Given the importance of the correct and complete definition of the initial project requirements for the successful application of project and information management, the NLP approach to support the translation of the requirements into numerical and alphanumerical terms could help reducing the gap between expected and actual quality. The presented case studies show that, methods, techniques, and application cases of NLP have already been tested. However, no case of systemic application to construction project has been found since the early stages of planning. The use of NLP for the definition of initial requirements would have a greater impact if applied at an early stage. The NLP approach could be used for the definition of the initial requirements of a public client helping the public actor to define requirements on a numerical and alphanumerical basis and not on a simple text basis.

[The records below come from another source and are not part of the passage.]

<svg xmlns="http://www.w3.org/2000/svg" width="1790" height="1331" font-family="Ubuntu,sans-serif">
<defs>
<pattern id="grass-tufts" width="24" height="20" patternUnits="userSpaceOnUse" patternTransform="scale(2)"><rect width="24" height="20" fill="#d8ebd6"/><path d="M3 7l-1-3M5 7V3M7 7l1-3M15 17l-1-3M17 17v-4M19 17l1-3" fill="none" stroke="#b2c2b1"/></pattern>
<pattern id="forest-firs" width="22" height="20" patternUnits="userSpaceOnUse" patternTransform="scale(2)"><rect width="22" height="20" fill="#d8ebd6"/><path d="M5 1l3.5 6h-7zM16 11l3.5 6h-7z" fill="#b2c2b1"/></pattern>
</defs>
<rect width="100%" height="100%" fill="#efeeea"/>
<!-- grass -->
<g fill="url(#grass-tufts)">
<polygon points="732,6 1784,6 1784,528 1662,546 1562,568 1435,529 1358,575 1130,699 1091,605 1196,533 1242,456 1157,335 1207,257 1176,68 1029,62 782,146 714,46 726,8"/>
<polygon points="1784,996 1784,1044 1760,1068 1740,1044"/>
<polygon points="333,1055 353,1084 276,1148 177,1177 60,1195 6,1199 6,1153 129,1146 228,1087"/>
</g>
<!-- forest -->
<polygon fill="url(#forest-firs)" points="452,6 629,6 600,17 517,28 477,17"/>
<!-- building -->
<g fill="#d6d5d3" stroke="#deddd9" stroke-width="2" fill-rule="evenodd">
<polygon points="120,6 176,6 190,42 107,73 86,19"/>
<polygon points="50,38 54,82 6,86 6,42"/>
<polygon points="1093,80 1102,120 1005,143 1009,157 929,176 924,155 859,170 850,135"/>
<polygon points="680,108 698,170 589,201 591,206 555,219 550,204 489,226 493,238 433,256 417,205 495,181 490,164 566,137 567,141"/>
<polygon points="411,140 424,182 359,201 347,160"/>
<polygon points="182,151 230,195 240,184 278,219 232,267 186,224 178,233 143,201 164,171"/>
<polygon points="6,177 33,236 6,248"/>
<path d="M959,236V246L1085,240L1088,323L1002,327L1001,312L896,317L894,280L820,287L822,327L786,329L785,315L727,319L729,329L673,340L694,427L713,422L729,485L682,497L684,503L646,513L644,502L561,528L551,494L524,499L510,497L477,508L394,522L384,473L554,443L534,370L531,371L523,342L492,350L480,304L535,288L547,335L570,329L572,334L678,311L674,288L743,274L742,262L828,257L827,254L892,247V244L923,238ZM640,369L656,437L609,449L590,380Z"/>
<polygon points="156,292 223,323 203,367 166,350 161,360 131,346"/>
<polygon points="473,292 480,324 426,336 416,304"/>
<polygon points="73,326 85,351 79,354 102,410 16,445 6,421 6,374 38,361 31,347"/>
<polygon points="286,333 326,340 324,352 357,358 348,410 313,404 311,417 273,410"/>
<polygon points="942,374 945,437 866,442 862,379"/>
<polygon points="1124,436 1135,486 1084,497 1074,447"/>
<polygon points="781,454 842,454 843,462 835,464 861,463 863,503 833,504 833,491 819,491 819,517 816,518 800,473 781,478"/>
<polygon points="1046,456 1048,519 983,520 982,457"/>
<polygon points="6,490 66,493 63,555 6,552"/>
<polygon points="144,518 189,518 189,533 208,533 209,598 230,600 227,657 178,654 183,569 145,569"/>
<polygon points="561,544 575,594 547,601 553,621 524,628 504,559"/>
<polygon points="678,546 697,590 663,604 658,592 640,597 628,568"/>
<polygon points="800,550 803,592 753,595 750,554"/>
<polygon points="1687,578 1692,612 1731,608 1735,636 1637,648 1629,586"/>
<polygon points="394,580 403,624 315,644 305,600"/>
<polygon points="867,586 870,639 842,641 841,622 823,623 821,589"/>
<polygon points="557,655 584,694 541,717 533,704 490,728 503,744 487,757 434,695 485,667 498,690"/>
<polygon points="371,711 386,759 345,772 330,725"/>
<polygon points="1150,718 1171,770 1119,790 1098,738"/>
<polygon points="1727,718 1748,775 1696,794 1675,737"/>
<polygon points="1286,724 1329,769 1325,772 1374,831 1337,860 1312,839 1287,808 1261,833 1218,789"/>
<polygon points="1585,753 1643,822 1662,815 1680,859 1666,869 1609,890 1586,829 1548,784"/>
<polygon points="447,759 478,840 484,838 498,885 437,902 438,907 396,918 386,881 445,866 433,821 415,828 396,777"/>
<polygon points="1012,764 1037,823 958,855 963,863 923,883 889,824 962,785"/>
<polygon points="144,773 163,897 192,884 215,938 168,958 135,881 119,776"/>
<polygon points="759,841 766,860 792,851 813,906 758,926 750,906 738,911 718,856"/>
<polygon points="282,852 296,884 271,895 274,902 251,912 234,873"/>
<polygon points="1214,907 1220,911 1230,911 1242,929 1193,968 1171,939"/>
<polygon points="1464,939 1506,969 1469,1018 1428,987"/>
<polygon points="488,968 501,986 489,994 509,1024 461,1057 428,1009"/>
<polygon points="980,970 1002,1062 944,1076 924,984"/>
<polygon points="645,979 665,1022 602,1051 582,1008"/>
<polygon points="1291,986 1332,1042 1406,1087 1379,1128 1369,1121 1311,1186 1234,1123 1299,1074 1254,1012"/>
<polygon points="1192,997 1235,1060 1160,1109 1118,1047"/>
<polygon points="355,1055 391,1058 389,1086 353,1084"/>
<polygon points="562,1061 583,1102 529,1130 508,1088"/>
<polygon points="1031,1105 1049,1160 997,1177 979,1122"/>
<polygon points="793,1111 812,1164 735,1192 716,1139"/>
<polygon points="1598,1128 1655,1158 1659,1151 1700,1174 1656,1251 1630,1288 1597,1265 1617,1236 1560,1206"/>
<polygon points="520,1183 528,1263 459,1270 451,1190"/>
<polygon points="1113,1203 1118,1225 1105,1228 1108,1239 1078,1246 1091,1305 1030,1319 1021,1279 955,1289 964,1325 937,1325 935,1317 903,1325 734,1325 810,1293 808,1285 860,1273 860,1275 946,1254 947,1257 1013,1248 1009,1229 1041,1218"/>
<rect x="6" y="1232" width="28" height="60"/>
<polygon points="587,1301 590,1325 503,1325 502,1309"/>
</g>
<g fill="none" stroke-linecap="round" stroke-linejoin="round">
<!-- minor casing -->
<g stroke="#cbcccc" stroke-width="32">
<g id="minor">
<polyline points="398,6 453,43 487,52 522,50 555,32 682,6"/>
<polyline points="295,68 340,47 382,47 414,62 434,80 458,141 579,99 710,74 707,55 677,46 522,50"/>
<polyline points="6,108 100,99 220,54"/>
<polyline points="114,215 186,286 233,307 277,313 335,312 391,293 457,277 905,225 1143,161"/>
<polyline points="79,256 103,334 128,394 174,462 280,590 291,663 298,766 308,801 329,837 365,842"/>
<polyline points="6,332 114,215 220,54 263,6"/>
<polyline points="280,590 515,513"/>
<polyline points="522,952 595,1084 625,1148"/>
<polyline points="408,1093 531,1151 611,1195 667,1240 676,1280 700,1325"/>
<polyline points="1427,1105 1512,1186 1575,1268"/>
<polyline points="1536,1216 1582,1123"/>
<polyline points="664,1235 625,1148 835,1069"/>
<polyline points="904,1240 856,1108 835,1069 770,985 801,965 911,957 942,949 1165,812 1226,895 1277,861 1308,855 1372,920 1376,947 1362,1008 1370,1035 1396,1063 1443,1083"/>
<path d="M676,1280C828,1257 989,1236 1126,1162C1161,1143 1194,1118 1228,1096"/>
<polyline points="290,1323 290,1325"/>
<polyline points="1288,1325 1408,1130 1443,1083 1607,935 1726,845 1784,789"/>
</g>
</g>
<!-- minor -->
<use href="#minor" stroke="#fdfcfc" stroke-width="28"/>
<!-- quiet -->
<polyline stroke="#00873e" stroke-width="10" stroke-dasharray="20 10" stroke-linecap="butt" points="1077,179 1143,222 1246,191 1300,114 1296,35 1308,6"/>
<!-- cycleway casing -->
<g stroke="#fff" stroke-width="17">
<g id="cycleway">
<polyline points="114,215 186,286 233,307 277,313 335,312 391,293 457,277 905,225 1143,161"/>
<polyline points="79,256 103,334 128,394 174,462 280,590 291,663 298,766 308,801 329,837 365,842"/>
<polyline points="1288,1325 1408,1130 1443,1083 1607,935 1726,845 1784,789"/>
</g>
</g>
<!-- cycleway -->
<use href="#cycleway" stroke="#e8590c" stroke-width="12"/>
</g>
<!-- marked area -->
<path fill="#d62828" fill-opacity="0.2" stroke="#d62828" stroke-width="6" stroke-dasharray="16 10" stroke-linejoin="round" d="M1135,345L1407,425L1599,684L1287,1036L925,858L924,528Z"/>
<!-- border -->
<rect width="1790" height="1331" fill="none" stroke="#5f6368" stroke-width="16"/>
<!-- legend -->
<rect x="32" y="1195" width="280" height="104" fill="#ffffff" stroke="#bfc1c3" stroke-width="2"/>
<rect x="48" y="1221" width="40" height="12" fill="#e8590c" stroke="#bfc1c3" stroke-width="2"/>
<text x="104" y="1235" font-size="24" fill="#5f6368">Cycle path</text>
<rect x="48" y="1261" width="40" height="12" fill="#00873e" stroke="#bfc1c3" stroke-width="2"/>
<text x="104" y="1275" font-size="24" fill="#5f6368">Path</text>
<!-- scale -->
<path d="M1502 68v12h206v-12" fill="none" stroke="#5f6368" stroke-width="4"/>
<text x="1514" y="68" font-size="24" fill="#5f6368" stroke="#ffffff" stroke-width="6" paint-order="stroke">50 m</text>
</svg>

Through the alphanumeric requirements translation, the public client would be the main actor in a Data-driven construction process, increasing its ability to understand, manage and direct the outcome of the design. The numerical translation of the requirements would make the entire process computable, and digitally manageable, which would see the client as able to contribute directly to the design process (Ciribini 2016). NLP supports requirements engineering by transforming the classic qualitative demand based on text data into a computational demand based on formal and structured data. During a data-driven process, the monitoring of the objectives to be achieved can be more effective and immediate, reducing the risk of overcoming time and costs and not reaching the expected quality level.

Possible further development of requirements translated into a computational form, through NLP, is the possibility of being readable and digitally managed. In this way, the design and construction process can be managed digitally from the earliest stages. Text translated into informal language data using NLP approach can be used to train an Artificial Intelligence. The A.I. needs a huge quantity of data to be trained. The amount of data needed for training A.I. can be an application limit. The AI, if properly instructed, could support the evaluation phase of the project to verify the degree of compliance of the project with the requests coming from the translation of text document. The system structured in this way would be configured as a decision support system for assessing the progress of the project. The monitoring of the project progress would be automatically managed by the AI to avoid errors and costs in economic and temporal terms.